I figured that, since both the answers to this question and another similar question seem to be in direct conflict, it would be best to go straight to the source with pdb
.
Summary
boto3
does use multiple threads (10) by default
- However, it is not asynchronous, in that it waits on (joins) these threads before returning, rather than using a "fire-and-forget" technique
- So, in this manner, the read/write threadsafety is in place if you're trying to talk to an s3 bucket from multiple clients.
Detail
One aspect that I'm striving to address here is that multiple (subthreads) do not imply that the top-level method itself is non-blocking: if the calling thread kicks off the upload to multiple subthreads, but then waits for those threads to finish and return, I would venture to say that is still a blocking call.
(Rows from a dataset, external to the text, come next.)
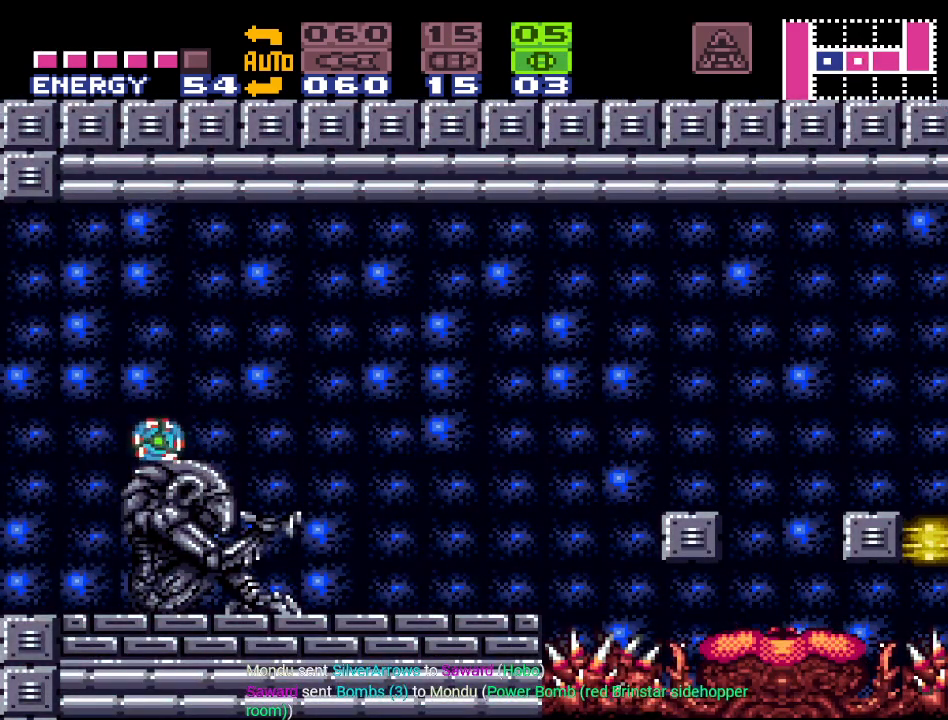
{"buttons": ["Y", "DPAD_LEFT"], "events": [[66, "DPAD_LEFT", "down"], [500, "Y", "down"]]}
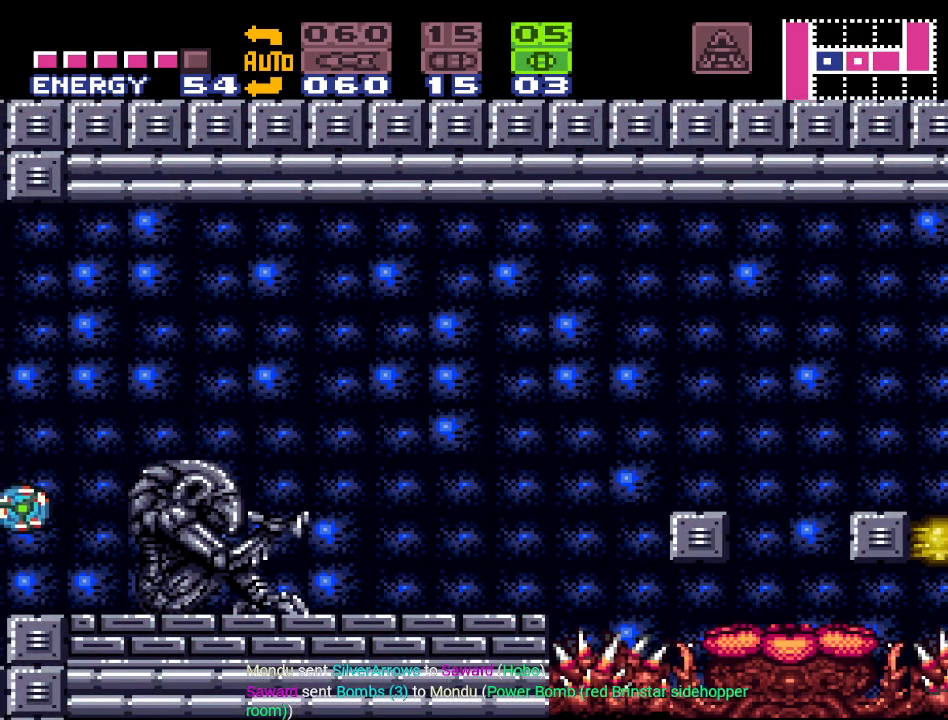
{"buttons": ["Y", "DPAD_LEFT"], "events": []}
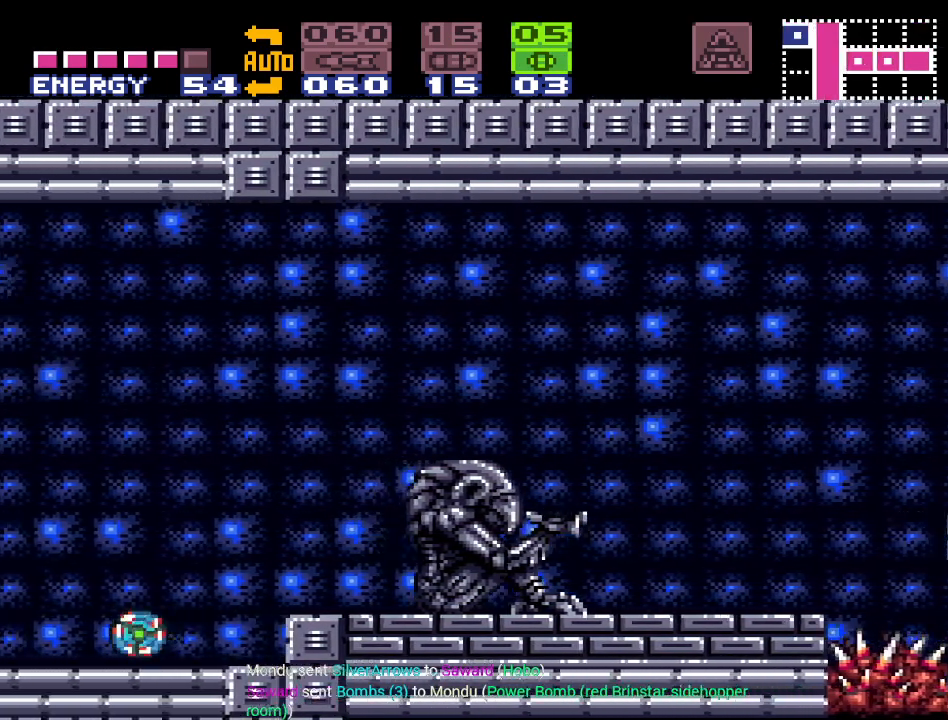
{"buttons": ["Y", "DPAD_LEFT"], "events": []}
The flip side of this is if the method call is, in asyncio
speak, a "fire and forget" call. With threading
, this effectively comes down to whether x.join()
is ever called.
Here is the initial code, taken from Victor Val, to kick off the debugger:
import io
import pdb
import boto3
# From dd if=/dev/zero of=100mb.txt bs=50M count=1
buf = io.BytesIO(open('100mb.txt', 'rb').read())
bucket = boto3.resource('s3').Bucket('test-threads')
pdb.run("bucket.upload_fileobj(buf, '100mb')")
This stack frame is from Boto 1.9.134.
Now jumping into pdb
:
.upload_fileobj()
first calls a nested method -- not much to see yet.
(Pdb) s
--Call--
> /home/ubuntu/envs/py372/lib/python3.7/site-packages/boto3/s3/inject.py(542)bucket_upload_fileobj()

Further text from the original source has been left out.